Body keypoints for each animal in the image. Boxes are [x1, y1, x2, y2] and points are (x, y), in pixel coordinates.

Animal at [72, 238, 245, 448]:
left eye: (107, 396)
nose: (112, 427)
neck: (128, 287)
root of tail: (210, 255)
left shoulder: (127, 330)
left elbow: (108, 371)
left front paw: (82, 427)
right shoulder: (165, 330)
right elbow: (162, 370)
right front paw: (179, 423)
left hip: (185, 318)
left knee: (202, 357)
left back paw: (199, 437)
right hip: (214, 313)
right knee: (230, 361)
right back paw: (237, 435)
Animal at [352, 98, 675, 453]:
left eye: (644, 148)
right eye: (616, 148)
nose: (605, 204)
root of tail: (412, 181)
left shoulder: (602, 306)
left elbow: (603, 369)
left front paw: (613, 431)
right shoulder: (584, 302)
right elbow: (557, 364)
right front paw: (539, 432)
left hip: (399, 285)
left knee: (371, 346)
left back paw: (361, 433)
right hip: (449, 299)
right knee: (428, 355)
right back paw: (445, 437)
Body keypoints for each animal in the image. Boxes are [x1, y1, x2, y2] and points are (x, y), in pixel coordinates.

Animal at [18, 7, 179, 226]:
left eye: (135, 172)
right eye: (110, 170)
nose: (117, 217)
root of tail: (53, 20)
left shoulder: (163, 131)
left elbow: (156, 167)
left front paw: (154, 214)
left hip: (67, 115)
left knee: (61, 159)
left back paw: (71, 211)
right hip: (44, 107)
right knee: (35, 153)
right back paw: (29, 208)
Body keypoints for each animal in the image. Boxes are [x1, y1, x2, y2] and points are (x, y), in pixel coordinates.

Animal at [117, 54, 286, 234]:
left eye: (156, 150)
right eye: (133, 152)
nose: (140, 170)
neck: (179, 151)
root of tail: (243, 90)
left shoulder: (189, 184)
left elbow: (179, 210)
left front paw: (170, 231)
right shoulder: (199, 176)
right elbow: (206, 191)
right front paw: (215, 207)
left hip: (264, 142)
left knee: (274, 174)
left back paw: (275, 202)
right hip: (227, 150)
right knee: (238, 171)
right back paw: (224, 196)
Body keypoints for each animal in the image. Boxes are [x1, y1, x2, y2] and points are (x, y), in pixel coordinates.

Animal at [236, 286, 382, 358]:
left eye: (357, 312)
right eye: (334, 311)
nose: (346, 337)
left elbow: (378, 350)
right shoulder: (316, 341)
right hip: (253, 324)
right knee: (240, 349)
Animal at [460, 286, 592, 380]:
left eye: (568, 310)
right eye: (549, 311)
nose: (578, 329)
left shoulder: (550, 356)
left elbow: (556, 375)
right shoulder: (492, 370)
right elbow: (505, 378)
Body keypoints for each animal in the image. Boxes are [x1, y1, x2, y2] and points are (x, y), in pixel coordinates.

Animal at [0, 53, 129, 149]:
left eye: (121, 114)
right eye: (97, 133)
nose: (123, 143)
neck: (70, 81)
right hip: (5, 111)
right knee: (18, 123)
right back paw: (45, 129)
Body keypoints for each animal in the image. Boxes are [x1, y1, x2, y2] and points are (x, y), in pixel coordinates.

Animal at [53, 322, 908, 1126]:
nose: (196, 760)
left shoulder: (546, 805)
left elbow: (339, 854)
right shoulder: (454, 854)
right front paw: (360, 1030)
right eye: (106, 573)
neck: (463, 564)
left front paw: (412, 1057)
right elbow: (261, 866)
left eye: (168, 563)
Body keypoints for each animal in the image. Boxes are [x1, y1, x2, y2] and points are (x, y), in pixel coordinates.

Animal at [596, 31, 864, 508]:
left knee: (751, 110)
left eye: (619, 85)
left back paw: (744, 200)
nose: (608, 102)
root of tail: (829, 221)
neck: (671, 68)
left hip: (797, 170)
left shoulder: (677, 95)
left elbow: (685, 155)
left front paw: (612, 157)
++++++++++++++++++++
** Exercise objective **
Looking at the entries above, can you reproduce exactly the lines from the one that holds "right hip: (44, 107)" through the one that holds "right eye: (106, 573)", and only those?

** Task solution **
right hip: (44, 107)
right knee: (35, 153)
right back paw: (29, 208)
Body keypoints for each animal in the image. Boxes are [x1, y1, x2, y2] and points are (x, y), in pixel coordinates.

Animal at [117, 54, 286, 234]:
left eye: (156, 150)
right eye: (133, 152)
nose: (140, 170)
neck: (179, 151)
root of tail: (243, 90)
left shoulder: (189, 184)
left elbow: (179, 210)
left front paw: (170, 231)
right shoulder: (199, 176)
right elbow: (206, 191)
right front paw: (215, 207)
left hip: (264, 142)
left knee: (274, 174)
left back paw: (275, 202)
right hip: (227, 150)
right knee: (238, 171)
right back paw: (224, 196)
Body keypoints for each animal in the image. Boxes are [x1, y1, x2, y2] and points are (x, y), in pixel coordinates.

Animal at [236, 286, 382, 358]:
left eye: (357, 312)
right eye: (334, 311)
nose: (346, 337)
left elbow: (378, 350)
right shoulder: (316, 341)
right hip: (253, 324)
right knee: (240, 349)
Animal at [460, 286, 592, 380]:
left eye: (568, 310)
right eye: (549, 311)
nose: (578, 329)
left shoulder: (550, 356)
left elbow: (556, 375)
right shoulder: (492, 370)
right elbow: (505, 378)
Body keypoints for each animal in the image. Boxes are [x1, y1, x2, y2] and points are (x, y), in pixel coordinates.

Animal at [0, 53, 129, 149]:
left eye: (121, 114)
right eye: (97, 133)
nose: (123, 143)
neck: (70, 81)
right hip: (5, 111)
right knee: (18, 123)
right back paw: (45, 129)
Body keypoints for each animal in the image. Boxes are [x1, y1, x2, y2] and points are (x, y), in pixel coordinates.

Animal at [53, 322, 908, 1126]:
nose: (196, 760)
left shoulder: (546, 805)
left elbow: (339, 854)
right shoulder: (454, 854)
right front paw: (360, 1030)
right eye: (106, 573)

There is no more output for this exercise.